Spas can be relaxing and a lot of fun, so if your spa suddenly stops working correctly, it can quickly become frustrating. If you've been able to narrow down the problem down to a power supply cord
from Watkins, there are a few things you can check to see if you can find the problem. If the issue is wiring or a short circuit, you should probably get a technician to work on your spa, but with caution you may be able to troubleshoot it yourself.
If jostling the cord makes or breaks the electrical connection and the spa gains or loses power, then there is a loose connection within the power supply.
Unplug the Watkins power supply cord before continuing any troubleshooting. Even if the spa doesn't appear to be receiving power, you risk electric shock if the cord is plugged-in, while you troubleshoot it.
You can place one lead from the voltmeter or circuit tester on one of the flat tabs of the cord's plug, then place the other lead on the other flat tab. See if your device reports a circuit with a visual indicator, or a beep. There should not be a circuit; if your device says there is a circuit, then there is a short in the cord or the power supply, and you should contact a technician.
The exact method for this varies significantly among different types of spas, so you should probably refer to the spa's owner's manual, or contact customer support for the spa's manufacturer. You may need to open a portion of the spa itself, or the power supply may be available for access outside of the spa. You'll need to take out several screws to open the power supply completely.
Look for three wires from the cord.
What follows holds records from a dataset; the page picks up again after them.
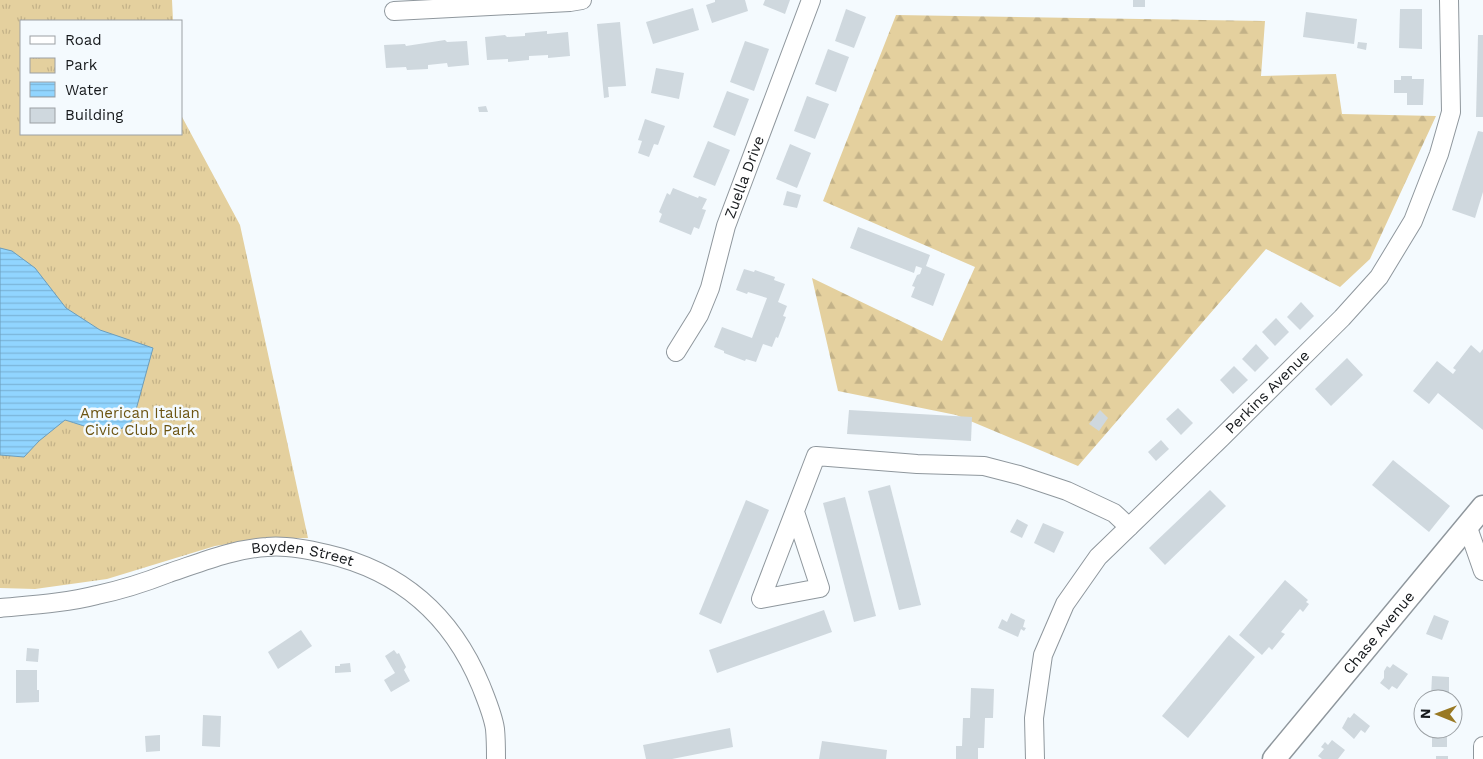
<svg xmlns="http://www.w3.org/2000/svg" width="1483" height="759" font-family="'Work Sans',sans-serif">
<defs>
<pattern id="forest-firs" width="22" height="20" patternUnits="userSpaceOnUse" patternTransform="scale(1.25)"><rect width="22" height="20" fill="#e4d09e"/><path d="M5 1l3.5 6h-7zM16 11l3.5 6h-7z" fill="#c3b288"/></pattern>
<pattern id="park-tufts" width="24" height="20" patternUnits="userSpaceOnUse" patternTransform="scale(1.25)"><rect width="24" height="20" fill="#e4d09e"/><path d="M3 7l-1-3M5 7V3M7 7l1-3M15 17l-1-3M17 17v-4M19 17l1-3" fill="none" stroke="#c3b288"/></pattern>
<pattern id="water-rules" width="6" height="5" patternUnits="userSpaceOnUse" patternTransform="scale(1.25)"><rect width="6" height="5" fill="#91d5ff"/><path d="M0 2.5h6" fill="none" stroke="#7cb6da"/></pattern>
</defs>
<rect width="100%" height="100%" fill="#f4fafe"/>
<!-- forest -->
<path fill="url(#forest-firs)" d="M896,15L1265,21L1261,76L1336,74L1342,114L1436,116L1370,259L1340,287L1266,249L1078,466L956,415L838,391L812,278L942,341L975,267L823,201Z"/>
<!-- park -->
<path fill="url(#park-tufts)" d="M0,0H172L173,21H21V134H181V115L240,225L308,538L261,539L215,546L107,579L35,589L0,588Z"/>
<!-- water -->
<path fill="url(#water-rules)" stroke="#6c9dbb" d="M0,248L12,251L35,268L66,308L100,330L153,348L134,417C121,442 86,426 65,420L39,441L24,457L0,455Z"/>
<!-- building -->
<g fill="#cfd8de">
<path d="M715,0H745L748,11L712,23L706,5L715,2Z"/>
<path d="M765,0H790L785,14L763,5Z"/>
<rect x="1133" y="0" width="12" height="7"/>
<path d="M693,8L699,30L653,44L646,22Z"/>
<path d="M846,9L866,17L854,48L835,41Z"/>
<path d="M1400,9H1422V49L1399,48Z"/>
<path d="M1306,12L1357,19L1354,44L1303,37Z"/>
<path d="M620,22L626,86L608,87L609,97L604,98L597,24Z"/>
<path d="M547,31V34L568,32L570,56L548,58V55L529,56V60L508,62V59L487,60L485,37L505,35L507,37L525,36V33Z"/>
<path d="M1478,35H1483V117H1476Z"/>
<path d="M445,40L447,42L467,41L469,65L448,67L447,63L428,65V69L407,70L406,67L386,68L384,45L405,44L406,46Z"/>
<path d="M745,41L769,49L754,91L730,82Z"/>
<path d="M1358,42L1367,43L1366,50L1357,48Z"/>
<path d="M828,49L849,57L836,92L815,84Z"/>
<path d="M656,68L684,73L679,99L651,93Z"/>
<path d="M1401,76H1412V79H1424L1423,105H1407V93H1394V80H1401Z"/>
<path d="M727,91L749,99L735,136L713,127Z"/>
<path d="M807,96L829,104L815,139L794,131Z"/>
<path d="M486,106L488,112H479L478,107Z"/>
<path d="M645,119L665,126L658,145L654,144L649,157L638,153L642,141L638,140Z"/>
<path d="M1478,131L1483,132V192L1475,218L1452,210Z"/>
<path d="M708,141L730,150L715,186L693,177Z"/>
<path d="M790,144L811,153L797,188L776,179Z"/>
<path d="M673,188L698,198L699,196L707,199L702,209L706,210L699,229L694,227L691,235L659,222L662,214L659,212L667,193L670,195Z"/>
<path d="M787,191L801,195L797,208L783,205Z"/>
<path d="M858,227L930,255L926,266L945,274L933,306L911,297L915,287L912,286L917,275L920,274L922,268L916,266L914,273L850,248Z"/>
<path d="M744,269L754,272L755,270L775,277L774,280L785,284L778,302L787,306L783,316L786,317L778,338L776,337L772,347L763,344L756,362L746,359L745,361L724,353V351L714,347L722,327L752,338L767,298L748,292L747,294L736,290Z"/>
<path d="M1301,302L1314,316L1300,330L1287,317Z"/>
<path d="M1276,318L1289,332L1275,346L1262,332Z"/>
<path d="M1256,344L1269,358L1255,372L1242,359Z"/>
<path d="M1471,345L1480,353L1483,349V430L1438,393L1429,404L1413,391L1437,361L1453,374L1456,370L1453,368Z"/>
<path d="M1347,358L1363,375L1331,406L1315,389Z"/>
<path d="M1234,366L1248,380L1233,394L1220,380Z"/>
<path d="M1178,408L1193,423L1181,435L1166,419Z"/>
<path d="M849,410L972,417L971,441L847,434Z"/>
<path d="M1100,410L1108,418L1099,431L1089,424Z"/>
<path d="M1161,440L1169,449L1156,461L1148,452Z"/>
<path d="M1393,460L1450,506L1429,532L1372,485Z"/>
<path d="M890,485L921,605L899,610L868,491Z"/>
<path d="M1210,490L1226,506L1165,565L1149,548Z"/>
<path d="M845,497L876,616L854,622L823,503Z"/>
<path d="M746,500L769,510L721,624L699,614Z"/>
<path d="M1017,519L1028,525L1022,538L1010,532Z"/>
<path d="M1043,523L1064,532L1054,553L1034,543Z"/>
<path d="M1285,580L1308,600L1306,602L1309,604L1303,612L1300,609L1281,632L1285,634L1272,650L1269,647L1262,655L1239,635Z"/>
<path d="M824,610L832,632L717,673L709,650Z"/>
<path d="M1011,613L1025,620L1023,627L1026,628L1024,631L1021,629L1018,637L998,628L1002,619L1007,622Z"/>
<path d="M1434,615L1449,621L1442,640L1426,634Z"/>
<path d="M301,630L312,646L278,669L268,652Z"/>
<path d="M1229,635L1255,657L1188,738L1162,716Z"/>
<path d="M27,648L39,649L38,662L26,661Z"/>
<path d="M394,650L397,654L399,653L406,667L404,670L410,681L391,692L384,680L395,673L385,656Z"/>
<path d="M350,663L351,672L335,673V666H340V664Z"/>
<path d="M1393,664L1408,674L1397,689L1392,686L1389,690L1380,683L1384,678V671L1387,666L1390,668Z"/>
<path d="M16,670H37V690H39V702L16,703Z"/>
<path d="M1432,676L1449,677V694H1439V697L1431,696Z"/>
<path d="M971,688L994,689L993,718H985L984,748H978V759H956V746H962L963,718H970Z"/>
<path d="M1354,713L1370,726L1365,733L1361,730L1354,739L1342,728L1348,717L1350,718Z"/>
<path d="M203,715L221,716L220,747L202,746Z"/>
<path d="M730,728L733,747L672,759H646L643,745Z"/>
<rect x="1432" y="729" width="15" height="18"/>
<path d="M160,735V751L146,752L145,736Z"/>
<path d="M1332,740L1345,750L1338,759H1322L1318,756L1324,749L1321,747L1325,742L1328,745Z"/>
<path d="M822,741L887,750L886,759H819Z"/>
<rect x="1436" y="756" width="12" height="3"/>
</g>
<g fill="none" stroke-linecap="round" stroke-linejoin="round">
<!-- minor casing -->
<g stroke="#8f979d" stroke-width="20">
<g id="minor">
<path d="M394,11L570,2L582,0"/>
<path id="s1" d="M676,352L699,315L710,288L726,226L811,0"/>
<path d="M795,512L820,588L761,599L816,456L917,464L984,466L1019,475L1067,491L1114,513L1129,527"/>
<path d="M1467,525L1483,571"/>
<path id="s2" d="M0,608C32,605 66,603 97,595C121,590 146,582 169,573C202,562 233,549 267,547C285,545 310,550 327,554C401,571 452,616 481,686C486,699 493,715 495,729C496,739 496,749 496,759"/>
<path id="s3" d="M1035,759L1034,718L1043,655L1065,604L1098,557L1221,438L1342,318L1379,277L1413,221L1439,154L1451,112L1449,0"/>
<path d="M1483,759V746"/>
</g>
</g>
<!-- major casing -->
<g stroke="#8f979d" stroke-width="25">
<g id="major">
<path id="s4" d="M1274,759L1483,507"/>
</g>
</g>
<!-- minor -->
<use href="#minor" stroke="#fff" stroke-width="18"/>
<!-- major -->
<use href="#major" stroke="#fff" stroke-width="22"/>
</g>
<g text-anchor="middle" stroke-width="5" stroke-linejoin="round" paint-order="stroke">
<!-- street labels -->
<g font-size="15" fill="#16191c" stroke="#f4fafe">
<text dy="5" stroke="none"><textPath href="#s1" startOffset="189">Zuella Drive</textPath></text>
<text dy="5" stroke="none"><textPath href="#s3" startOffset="454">Perkins Avenue</textPath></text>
<text dy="5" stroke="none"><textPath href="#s2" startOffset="311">Boyden Street</textPath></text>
<text dy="5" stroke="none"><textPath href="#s4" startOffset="164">Chase Avenue</textPath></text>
</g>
<!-- park labels -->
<g font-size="15" fill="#6c5412" stroke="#f4fafe">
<text x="140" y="418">American Italian<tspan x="140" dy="17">Civic Club Park</tspan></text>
</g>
</g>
<!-- legend -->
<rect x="20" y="20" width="162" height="115" fill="#f4fafe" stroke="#9ba0a4"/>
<rect x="30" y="36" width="25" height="8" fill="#ffffff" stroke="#9ba0a4"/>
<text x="65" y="45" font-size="15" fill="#16191c">Road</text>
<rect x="30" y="58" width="25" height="15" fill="url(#park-tufts)" stroke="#9ba0a4"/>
<text x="65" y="70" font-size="15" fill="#16191c">Park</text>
<rect x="30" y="82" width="25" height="15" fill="url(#water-rules)" stroke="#9ba0a4"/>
<text x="65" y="95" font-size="15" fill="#16191c">Water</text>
<rect x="30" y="108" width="25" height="15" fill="#cfd8de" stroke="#9ba0a4"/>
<text x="65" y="120" font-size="15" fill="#16191c">Building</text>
<!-- north arrow -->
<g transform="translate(1438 714) rotate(271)"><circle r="24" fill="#f4fafe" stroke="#9ba0a4"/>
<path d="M0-4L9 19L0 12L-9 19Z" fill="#997923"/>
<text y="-8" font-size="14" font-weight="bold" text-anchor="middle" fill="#16191c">N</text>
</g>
</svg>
There will probably be a green and white wire, and the third may be red or black. The green wire is the ground, the white wire is the neutral and the third wire is the "hot" wire that carries the electricity.
The ground wire should be connected to a designated ground location in the power supply. The neutral wire should be connected to a tab, often labeled "neutral." The hot wire should be connected to the power input for the power supply. Each power supply setup and labeling is different, but each wire should connect to a specified location. Sometimes the wire is held in place by a screw, but usually it is soldered into place. If you see a loose wire, that's the problem.
Test to be sure each wire is making a complete circuit. In other words, you need to be sure that each of the three wires inside the power supply continues unbroken, to the plug itself. Locate the place that the Watkins power supply cord
enters the power supply.Touch one lead of the voltmeter or circuit tester to the ground wire, then touch the other lead to the circular tab on the plug. Your device should inform you visually or audibly that there is a circuit.
Test the neutral and hot wires. Each should complete a circuit with only one of the flat tabs on the plug. If you cannot find a circuit for one of the wires, then the wire is broken somewhere in the cord, and the cord should be replaced.